Tujuan Latihan:
Kutiplah tanpa perubahan bagian berita tentang ancaman krisis energi di antara "Jakarta (ANTARA) - Anggota" dan "di dalam negeri.", termasuk kedua bagian tersebut.

Jakarta (ANTARA) - Anggota Komisi VII DPR RI Mulyanto meminta Pemerintah dan Pertamina menyiapkan langkah antisipatif terhadap potensi ancaman krisis energi yang terjadi di beberapa negara akibat dari kenaikan harga komoditas sektor energi.
Mulyanto dalam rilis di Jakarta, Sabtu, menyebutkan bahwa Singapore LNG Corp (SLNG) dikabarkan tengah menjajaki pembelian kargo gas alam cair (LNG) dari pasar spot (pengiriman segera dilakukan setelah transaksi selesai).
“Rencana pembelian LNG ini terhitung tidak biasa mengingat Singapura memiliki cadangan energi yang terjaga,” ujarnya.
Baca juga: IEA sebut krisis energi dapat mengancam pemulihan ekonomi global
Terkait hal tersebut, Mulyanto meminta Pemerintah memperketat pengawasan distribusi BBM dan LNG agar jangan sampai terjadi penyelundupan ke negara lain sehingga mengancam persediaan BBM yang ada di dalam negeri.
“Harga gas yang melonjak di pasaran internasional, tidak menutup kemungkinan membuat pengusaha melakukan tindakan ambil untung meskipun menyebabkan kuota pasokan gas domestik untuk industri tertentu dan listrik tersedot ekspor," paparnya.
Untuk itu, Mulyanto menginginkan agar adanya ketegasan terhadap pihak manapun yang berupaya menyalahgunakan kuota BBM dan LNG ini.

Entri data tersimpan:
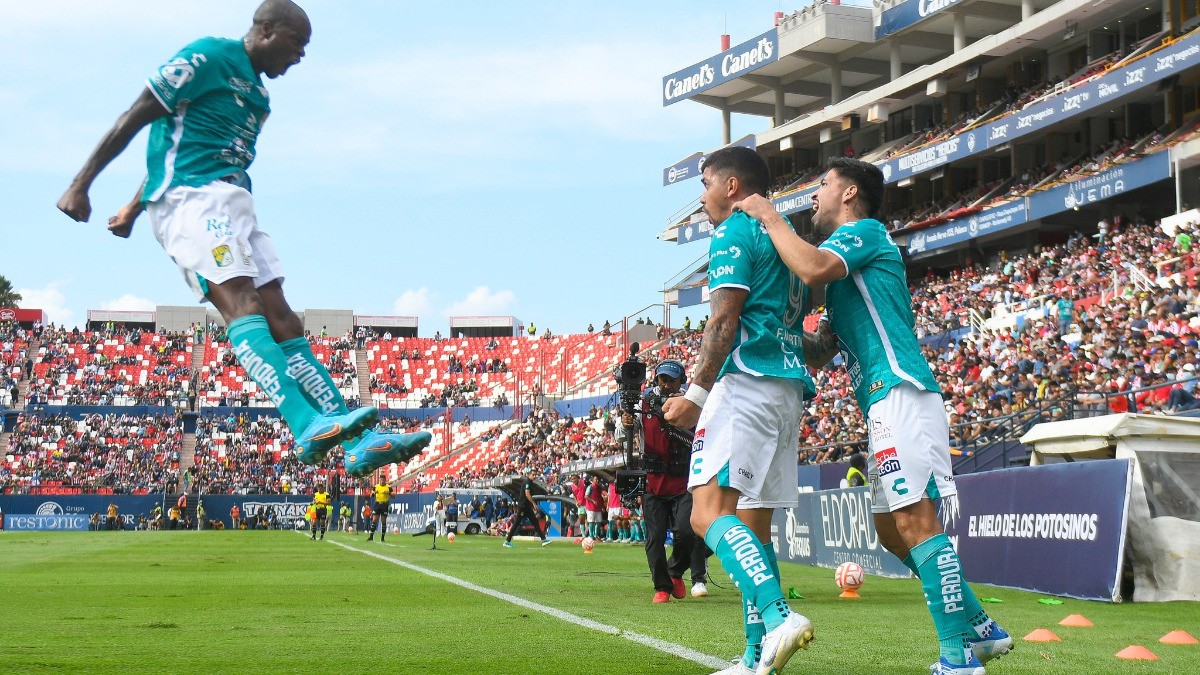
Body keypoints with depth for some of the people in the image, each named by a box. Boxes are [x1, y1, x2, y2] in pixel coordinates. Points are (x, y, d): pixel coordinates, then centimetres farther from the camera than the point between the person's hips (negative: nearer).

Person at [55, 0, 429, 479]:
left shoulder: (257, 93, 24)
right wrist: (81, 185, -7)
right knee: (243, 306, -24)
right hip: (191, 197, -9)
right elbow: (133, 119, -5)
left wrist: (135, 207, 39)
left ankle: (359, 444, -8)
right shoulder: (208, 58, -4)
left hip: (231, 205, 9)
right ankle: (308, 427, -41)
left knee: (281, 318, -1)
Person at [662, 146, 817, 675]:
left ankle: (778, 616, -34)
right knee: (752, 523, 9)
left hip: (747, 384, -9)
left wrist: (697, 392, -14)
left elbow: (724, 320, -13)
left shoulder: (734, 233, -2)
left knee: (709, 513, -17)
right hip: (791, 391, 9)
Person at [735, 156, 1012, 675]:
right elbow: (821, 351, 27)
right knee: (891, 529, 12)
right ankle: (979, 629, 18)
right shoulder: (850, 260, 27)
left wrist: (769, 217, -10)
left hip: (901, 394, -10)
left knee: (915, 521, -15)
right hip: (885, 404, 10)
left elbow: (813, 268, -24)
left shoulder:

Penyelesaian Soal:
Jakarta (ANTARA) - Anggota Komisi VII DPR RI Mulyanto meminta Pemerintah dan Pertamina menyiapkan langkah antisipatif terhadap potensi ancaman krisis energi yang terjadi di beberapa negara akibat dari kenaikan harga komoditas sektor energi.
Mulyanto dalam rilis di Jakarta, Sabtu, menyebutkan bahwa Singapore LNG Corp (SLNG) dikabarkan tengah menjajaki pembelian kargo gas alam cair (LNG) dari pasar spot (pengiriman segera dilakukan setelah transaksi selesai).
“Rencana pembelian LNG ini terhitung tidak biasa mengingat Singapura memiliki cadangan energi yang terjaga,” ujarnya.
Baca juga: IEA sebut krisis energi dapat mengancam pemulihan ekonomi global
Terkait hal tersebut, Mulyanto meminta Pemerintah memperketat pengawasan distribusi BBM dan LNG agar jangan sampai terjadi penyelundupan ke negara lain sehingga mengancam persediaan BBM yang ada di dalam negeri.